Delivering humanitarian aid was not the mission. This was a stunt, a coup, a stratagem. And for what? To open up the sea lanes to the Gaza Strip. And how many guns, bullets, shells, rockets, and grenades will be funneled through those lanes if opened?
This was a set-up and a trap. This flotilla was "unofficially" backed by a Turkish government, which removed its ambassadors and cancelled joint military exercises so quickly it was as if they'd prepared for this incident a week ago. It was a brilliant way for Turkey's government to appease the anti-Israel elements of its population, without pissing off the US or the EU for doing so. Turkey, Israel's only Muslim ally, has now cut ties. And nobody on either side can really blame them. After all, the lead ship sailed under a Turkish flag.
It's an ingenious piece of political maneuvering, orchestrated with such cunning, guile, and subtlety that it would give Machiavelli a deadly 4+ hour hard-on.
And of course in revisionist America, we think there's a perfect solution to everything. Did we really need to drop the A-Bomb on the Japanese? I mean the war was practically won by that point. And how about the fire bombings of Dresden and Cologne?
The same historians who criticize the framers of the 1938 Appeasement at Munich for not being strong-willed enough, also criticize the strong-willed leaders of 1914 Europe for not appeasing enough. Hindsight is 20/20, and also makes you sound like a pompous ass.
But my point is that in the West, we think we can conjure up the perfect solution to EVERYTHING. And if anything goes wrong, then somebody fouled up. "Botched" seems to be the mot du jour (word of the day). The Israelis captured a boat, and it cost 9 lives. Somebody fouled up. They probably used excessive force.

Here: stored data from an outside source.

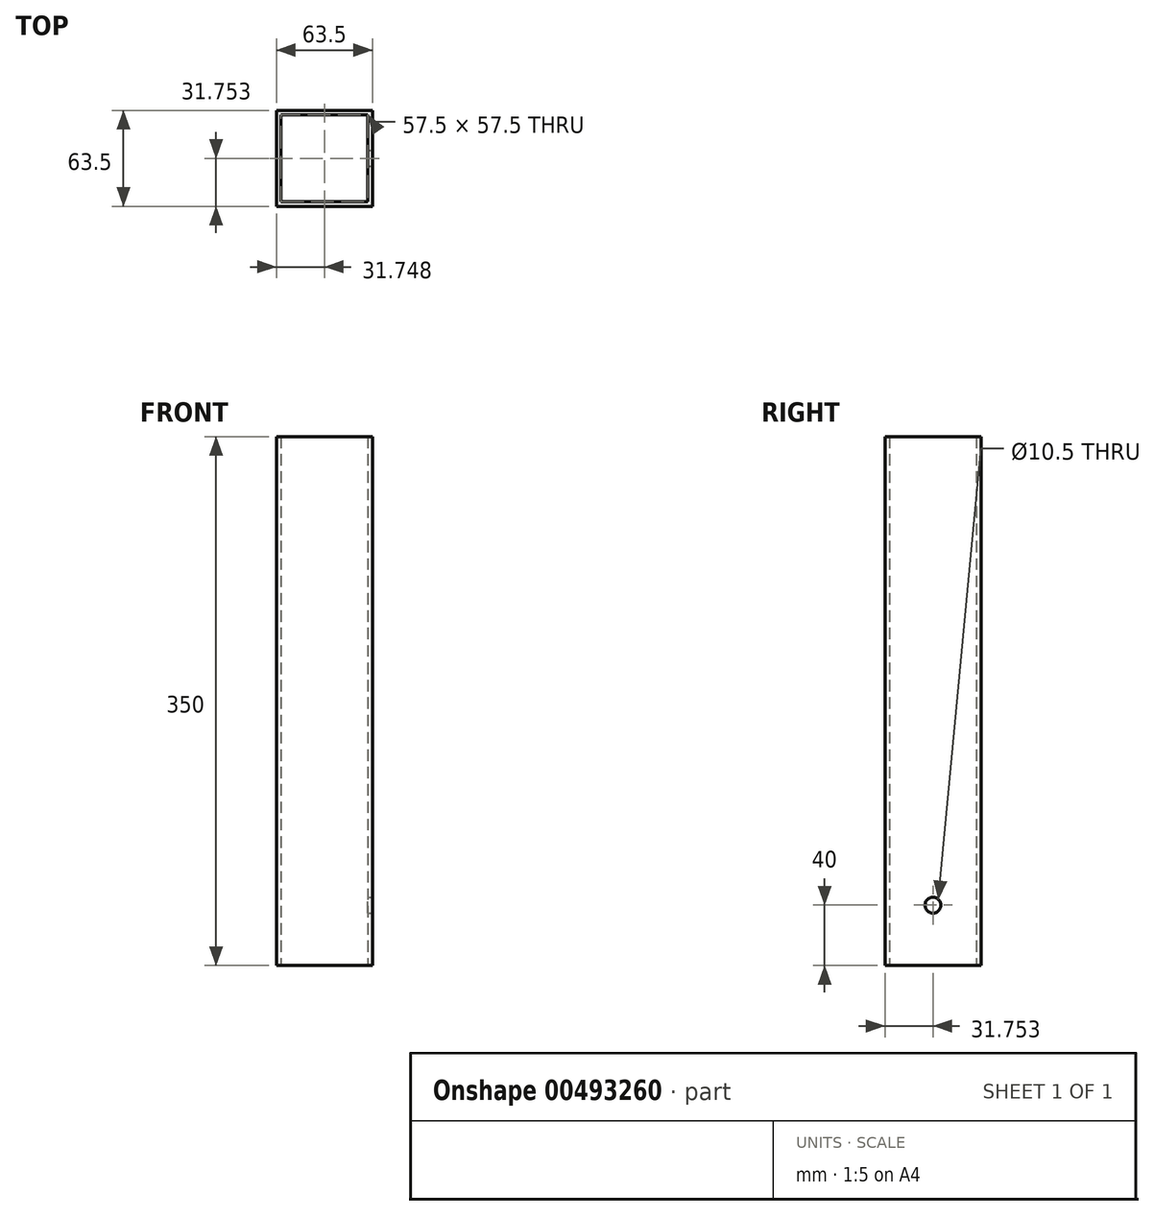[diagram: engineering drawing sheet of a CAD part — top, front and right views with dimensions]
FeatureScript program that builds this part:
annotation { "Feature Type Name" : "Feature", "Feature Type Description" : "" }
export const myFeature = defineFeature(function(context is Context, id is Id, definition is map)
    precondition{}
    {
        {
            var Q0;
            Q0=qCreatedBy(makeId("Top.planeOp"),FACE);
            var sketch = newSketch(context, id + "F0", { "sketchPlane" : qUnion([Q0])});
            skLineSegment(sketch, "E0.bottom", {"start": v(-26.21, 26.23) * mm, "end": v(31.29, 26.23) * mm});
            skLineSegment(sketch, "E0.top", {"start": v(-26.21, -31.27) * mm, "end": v(31.29, -31.27) * mm});
            skLineSegment(sketch, "E0.left", {"start": v(-26.21, 26.23) * mm, "end": v(-26.21, -31.27) * mm});
            skLineSegment(sketch, "E0.right", {"start": v(31.29, 26.23) * mm, "end": v(31.29, -31.27) * mm});
            skLineSegment(sketch, "E1.bottom", {"start": v(-29.21, 29.23) * mm, "end": v(34.29, 29.23) * mm});
            skLineSegment(sketch, "E1.top", {"start": v(-29.21, -34.27) * mm, "end": v(34.29, -34.27) * mm});
            skLineSegment(sketch, "E1.left", {"start": v(-29.21, 29.23) * mm, "end": v(-29.21, -34.27) * mm});
            skLineSegment(sketch, "E1.right", {"start": v(34.29, 29.23) * mm, "end": v(34.29, -34.27) * mm});
            skSolve(sketch);
        }
        {
            var Q0;
            Q0 = qSketchRegion(id + "F0", true);
            extrude(context, id + "F1", {"entities" : qUnion([Q0]), "depth" : 350 * mm});
        }
        {
            var Q0;
            Q0=makeQuery(id+"F1.opExtrude","SWEPT_FACE",FACE,{"disambiguationData":[OSD([sQuery(id+"F0.wireOp",EDGE,"E1.right")])]});
            var sketch = newSketch(context, id + "F2", { "sketchPlane" : qUnion([Q0])});
            skCircle(sketch, "E2", {"center": v(-2.52, 40) * mm, "radius": 5.25 * mm});
            skSolve(sketch);
        }
        {
            var Q0;
            Q0 = qSketchRegion(id + "F2", true);
            extrude(context, id + "F3", {"entities" : qUnion([Q0]), "operationType" : NewBodyOperationType.REMOVE, "oppositeDirection" : true, "depth" : 25 * mm});
        }
    });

So now Europe and America will shun Israel for this apparent excessiveness. Couldn't they just not try to stop a 10,000 ton ship headed for a hive of people who consider the very existence of The State of Israel to be an abomination? Or if they did have to stop the ship, couldn't they have done so without killing anyone?

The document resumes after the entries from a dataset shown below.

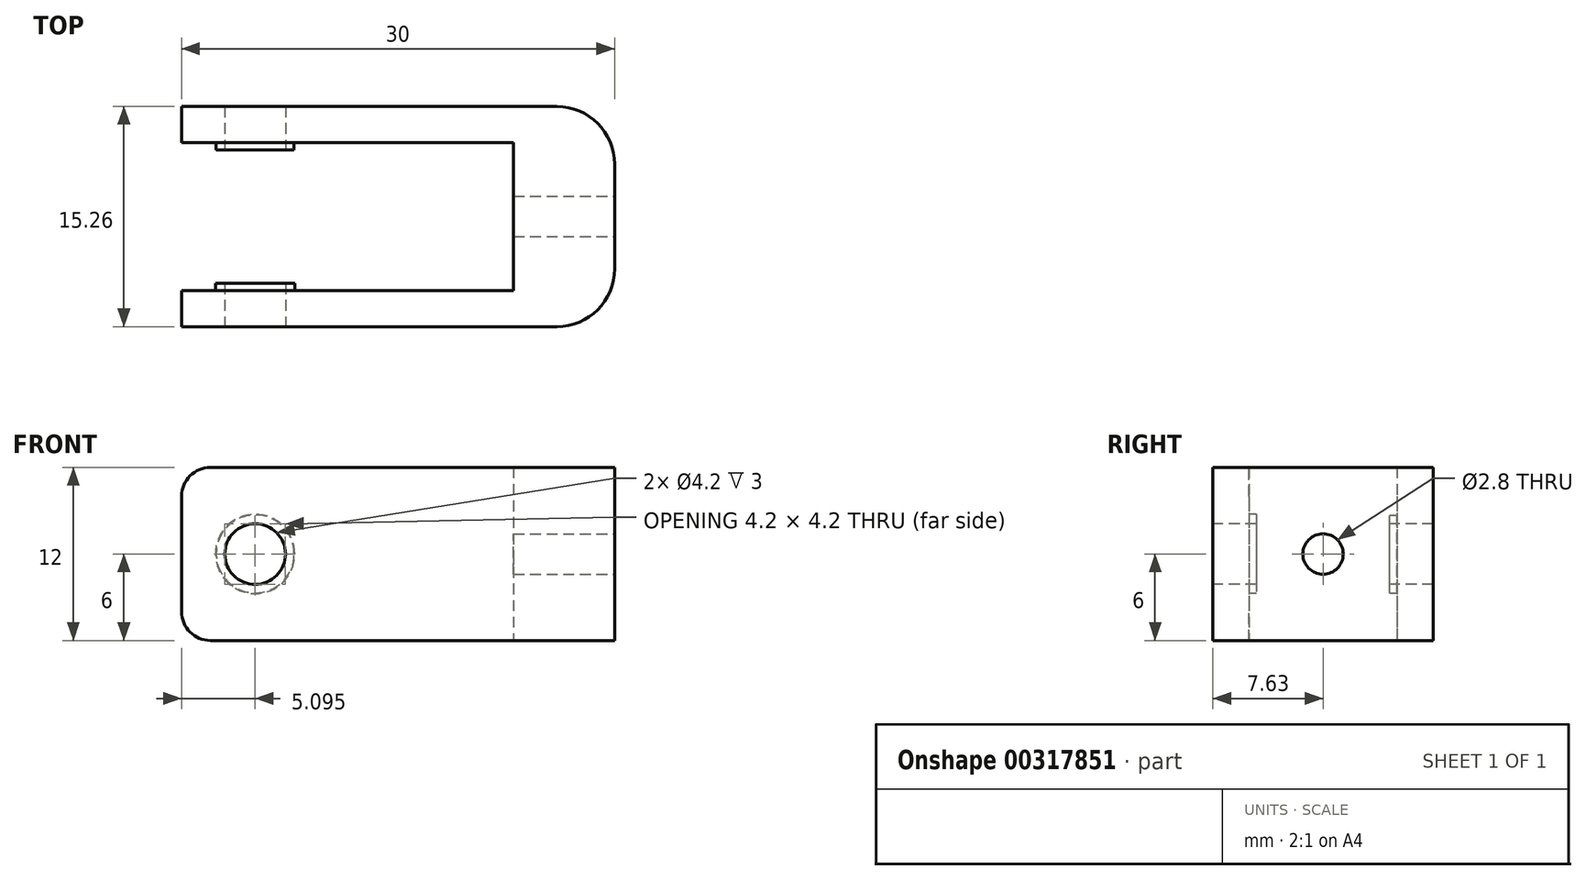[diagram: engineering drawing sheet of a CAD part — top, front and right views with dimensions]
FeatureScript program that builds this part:
annotation { "Feature Type Name" : "Feature", "Feature Type Description" : "" }
export const myFeature = defineFeature(function(context is Context, id is Id, definition is map)
    precondition{}
    {
        {
            var Q0;
            Q0=qCreatedBy(makeId("Top.planeOp"),FACE);
            var sketch = newSketch(context, id + "F0", { "sketchPlane" : qUnion([Q0])});
            skLineSegment(sketch, "E0", {"start": v(-23, 5.12) * mm, "end": v(-23, 7.62) * mm});
            skLineSegment(sketch, "E1", {"start": v(-23, 7.62) * mm, "end": v(7, 7.62) * mm});
            skLineSegment(sketch, "E2", {"start": v(7, 7.62) * mm, "end": v(7, -7.62) * mm});
            skLineSegment(sketch, "E3", {"start": v(7, -7.62) * mm, "end": v(-23, -7.63) * mm});
            skLineSegment(sketch, "E4", {"start": v(-23, -7.63) * mm, "end": v(-23, -5.13) * mm});
            skLineSegment(sketch, "E5", {"start": v(-23, -5.13) * mm, "end": v(0, -5.13) * mm});
            skLineSegment(sketch, "E6", {"start": v(0, -5.13) * mm, "end": v(0, 5.12) * mm});
            skLineSegment(sketch, "E7", {"start": v(0, 5.12) * mm, "end": v(-23, 5.12) * mm});
            skPoint(sketch, "E8.middle", {"position": v(0, 0) * mm});
            skSolve(sketch);
        }
        {
            var Q0;
            Q0 = qSketchRegion(id + "F0", true);
            extrude(context, id + "F1", {"entities" : qUnion([Q0]), "endBound" : BoundingType.SYMMETRIC, "depth" : 12 * mm});
        }
        {
            var Q0;
            Q0=makeQuery(id+"F1.opExtrude","SWEPT_FACE",FACE,{"disambiguationData":[OSD([sQuery(id+"F0.wireOp",EDGE,"E2")])]});
            var sketch = newSketch(context, id + "F2", { "sketchPlane" : qUnion([Q0])});
            skPoint(sketch, "E9", {"position": v(0, 0) * mm});
            skPoint(sketch, "E10", {"position": v(-9.28, 8.92) * mm});
            skSolve(sketch);
        }
        {
            var Q0;
            Q0=sQuery(id+"F2.wireOp",VERTEX,"E9");
            var Q1;
            Q1=makeQuery(id+"F1.opExtrude","SWEPT_BODY",BODY,{"disambiguationData":[OSD([sQuery(id+"F0.wireOp",EDGE,"E0"),sQuery(id+"F0.wireOp",EDGE,"E1"),sQuery(id+"F0.wireOp",EDGE,"E2"),sQuery(id+"F0.wireOp",EDGE,"E3"),sQuery(id+"F0.wireOp",EDGE,"E4"),sQuery(id+"F0.wireOp",EDGE,"E5"),sQuery(id+"F0.wireOp",EDGE,"E6"),sQuery(id+"F0.wireOp",EDGE,"E7")])]});
            hole(context, id + "F3", {"style" : HoleStyle.SIMPLE, "endStyle" : HoleEndStyle.THROUGH, "holeDiameter" : 2.8 * mm, "tappedDepth" : 12 * mm, "tapClearance" : 3, "locations" : qUnion([Q0]), "scope" : qUnion([Q1])});
        }
        {
            var Q0;
            Q0=makeQuery(id+"F1.opExtrude","SWEPT_FACE",FACE,{"disambiguationData":[OSD([sQuery(id+"F0.wireOp",EDGE,"E3")])]});
            var sketch = newSketch(context, id + "F4", { "sketchPlane" : qUnion([Q0])});
            skPoint(sketch, "E11", {"position": v(-17.9, 0) * mm});
            skLineSegment(sketch, "E12", {"start": v(-23, 0.93) * mm, "end": v(-18, 0.93) * mm, "construction": true});
            skSolve(sketch);
        }
        {
            var Q0;
            Q0=sQuery(id+"F4.wireOp",VERTEX,"E11");
            var Q1;
            Q1=makeQuery(id+"F1.opExtrude","SWEPT_BODY",BODY,{"disambiguationData":[OSD([sQuery(id+"F0.wireOp",EDGE,"E0"),sQuery(id+"F0.wireOp",EDGE,"E1"),sQuery(id+"F0.wireOp",EDGE,"E2"),sQuery(id+"F0.wireOp",EDGE,"E3"),sQuery(id+"F0.wireOp",EDGE,"E4"),sQuery(id+"F0.wireOp",EDGE,"E5"),sQuery(id+"F0.wireOp",EDGE,"E6"),sQuery(id+"F0.wireOp",EDGE,"E7")])]});
            hole(context, id + "F5", {"style" : HoleStyle.SIMPLE, "endStyle" : HoleEndStyle.BLIND, "holeDiameter" : 4.2 * mm, "holeDepth" : 20 * mm, "tappedDepth" : 12 * mm, "tapClearance" : 3, "locations" : qUnion([Q0]), "scope" : qUnion([Q1])});
        }
        {
            var Q0;
            Q0=makeQuery(id+"F1.opExtrude","SWEPT_FACE",FACE,{"disambiguationData":[OSD([sQuery(id+"F0.wireOp",EDGE,"E5")])]});
            var sketch = newSketch(context, id + "F6", { "sketchPlane" : qUnion([Q0])});
            skCircle(sketch, "E13.0", {"center": v(17.9, 0) * mm, "radius": 2.1 * mm});
            skCircle(sketch, "E14", {"center": v(17.9, 0) * mm, "radius": 2.75 * mm});
            skSolve(sketch);
        }
        {
            var Q0;
            Q0 = qSketchRegion(id + "F6", true);
            extrude(context, id + "F7", {"entities" : qUnion([Q0]), "operationType" : NewBodyOperationType.ADD, "depth" : .5 * mm});
        }
        {
            var Q0;
            Q0=makeQuery(id+"F1.opExtrude","SWEPT_FACE",FACE,{"disambiguationData":[OSD([sQuery(id+"F0.wireOp",EDGE,"E7")])]});
            var sketch = newSketch(context, id + "F8", { "sketchPlane" : qUnion([Q0])});
            skCircle(sketch, "E15.0", {"center": v(-17.9, 0) * mm, "radius": 2.1 * mm});
            skCircle(sketch, "E16", {"center": v(-17.9, 0) * mm, "radius": 2.7 * mm});
            skSolve(sketch);
        }
        {
            var Q0;
            Q0 = qSketchRegion(id + "F8", true);
            extrude(context, id + "F9", {"entities" : qUnion([Q0]), "operationType" : NewBodyOperationType.ADD, "depth" : .5 * mm});
        }
        {
            var Q0;
            Q0=makeQuery(id+"F1.opExtrude","SWEPT_EDGE",EDGE,{"disambiguationData":[OSD([sQuery(id+"F0.wireOp",EDGE,"E2"),sQuery(id+"F0.wireOp",EDGE,"E3")])]});
            var Q1;
            Q1=makeQuery(id+"F1.opExtrude","SWEPT_EDGE",EDGE,{"disambiguationData":[OSD([sQuery(id+"F0.wireOp",EDGE,"E1"),sQuery(id+"F0.wireOp",EDGE,"E2")])]});
            fillet(context, id + "F10", {"entities" : qUnion([Q0, Q1]), "radius" : 4 * mm, "tangentPropagation" : true, "allowEdgeOverflow" : false});
        }
        {
            var Q0;
            Q0=makeQuery(id+"F1.opExtrude","CAP_EDGE",EDGE,{"disambiguationData":[OSD([sQuery(id+"F0.wireOp",EDGE,"E4")])],"isStart":false});
            var Q1;
            Q1=makeQuery(id+"F1.opExtrude","CAP_EDGE",EDGE,{"disambiguationData":[OSD([sQuery(id+"F0.wireOp",EDGE,"E0")])],"isStart":false});
            var Q2;
            Q2=makeQuery(id+"F1.opExtrude","CAP_EDGE",EDGE,{"disambiguationData":[OSD([sQuery(id+"F0.wireOp",EDGE,"E0")])],"isStart":true});
            var Q3;
            Q3=makeQuery(id+"F1.opExtrude","CAP_EDGE",EDGE,{"disambiguationData":[OSD([sQuery(id+"F0.wireOp",EDGE,"E4")])],"isStart":true});
            fillet(context, id + "F11", {"entities" : qUnion([Q0, Q1, Q2, Q3]), "radius" : 2 * mm, "tangentPropagation" : true, "allowEdgeOverflow" : false});
        }
    });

And for the Pro-Palestinian "activists" ranging from Free Gaza to Hamas, this was a resounding victory. Now international pressure will squeeze Israel. In America, Israel's strongest and firmest ally, public support for Israel will wane. Fueled by that hindsight-armed, perfect-solution-seeking media, we'll start to question why we're friends with such reckless and/or ruthless people.

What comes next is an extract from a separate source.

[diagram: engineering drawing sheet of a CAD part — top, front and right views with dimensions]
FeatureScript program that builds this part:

In the end, Israel should also learn from this. Next time, drop cans of tear gas, arm soldiers with tazers. Then again, if an "activist" steals your machine gun, are you supposed to draw your pepper spray? If he stabs your commanding officer, are you supposed to taze him?
And there will be a next time. As two more ships have been sent to try running this blockade.
But this war won't be contested in the Mediterranean. It will be fought within the media. It will be fought with words, not bullets. Words like "activist," and "excessive." Words like "terrorist," and "flotilla."